Batching to improve throughput and utilization
for(;;) {
char buf[840];
//Read 840 bytes
compute(buf);
}

By reading more bytes...
Latency = 5 μs + 50 μs + 840 μs + 105 μs = 1,000 μs
Throughput = 21 requests/1ms = 21,000 requests/sec
Utilization = 105/1000 = 10.5%
...We get better overall throughput and CPU utilization.

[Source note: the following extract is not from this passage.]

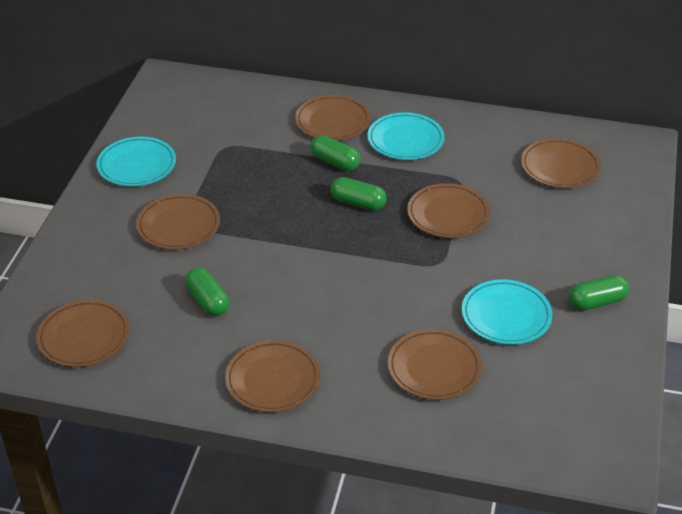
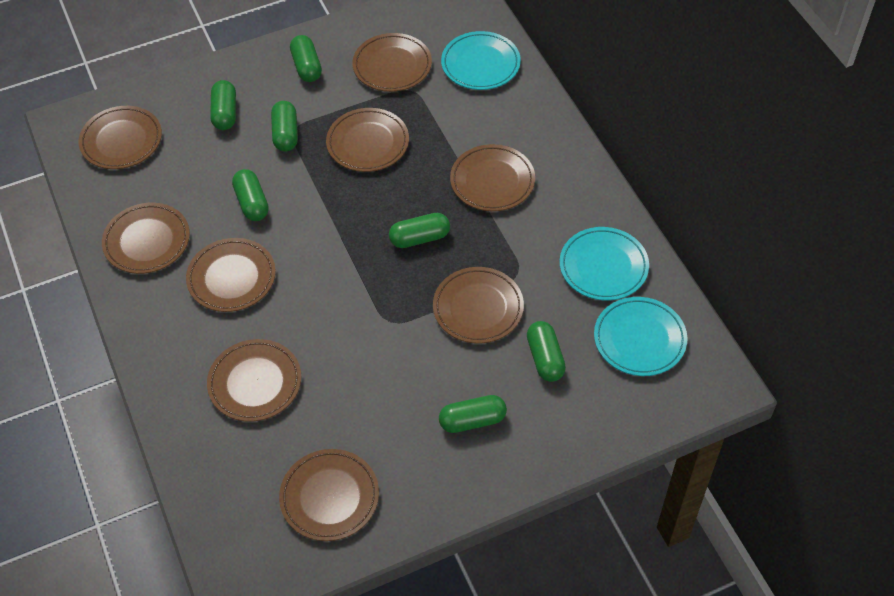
brown plate: [36,300,130,367] [136,194,220,250] [225,340,320,413] [295,95,371,141] [388,329,482,400] [407,183,490,238] [521,138,601,188] = 7 -> [79,106,162,169] [102,203,190,274] [186,238,276,312] [207,339,301,422] [279,449,379,541] [326,108,409,172] [352,33,432,92] [433,267,524,344] [450,144,535,211] = 9
green capsule: [185,267,229,316] [310,135,361,171] [331,177,387,211] [569,275,629,311] = 4 -> [210,80,236,130] [232,169,269,221] [271,101,298,151] [290,35,322,82] [389,213,450,248] [439,395,507,433] [527,321,566,382] = 7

Multitasking to help improve throughput and utilization

**We are going to let someone else run while we wait for disk
for(;;) {
//Send command to controller
do { Block until interrupt
handle interrupt } while(!read)
//read buffer(40 bytes)
compute(40);
}

By multitasking...
Latency = 5 μs + 50 μs + 5 μs (handle time) + 1 μs (check ready) + 40 μs + 5 μs= 106 μs
Throughput = 1/56 μs = 17,857 requests/sec
Utilization = 5/56 = 8.9%
...We get better overall throughput and CPU utilization.
*Note: We can combine Batching and Multitasking to improve performance further

DMA to improve performance (Tell device where to put data)
Latency = block + handle + check ready + compute = 50 μs + 5 μs + 1 μs + 5 μs = 61 μs
Throughput = 1/11 μs = 91,000 requests/sec
Utilization = 5/11 = 45%

To Speed up even more:
for(;;) { //DMA+Polling
while(DMA Status' Busy)
yield();
}
}

Latency = 50 μs(yielding) + 1 μs(Check DMA) + 5μs(Compute) = 56 μs
Throughput = 1/6 = 166,667 Requests/Sec
Utilization = 5/6 = 84%


Summary of all methods

Method Latency(μs) Throughput(kb/s) Utilization(%)
Polling 100 10 5
Batching 1,000 21 10.5
Interrupt 106 18 8.9
DMA 61 91 45
DMA+Polling 56 167 84
***Note:DMA+Polling looks so good because the work flow is assumed to be very regular. For a general O.S. this approach would not work.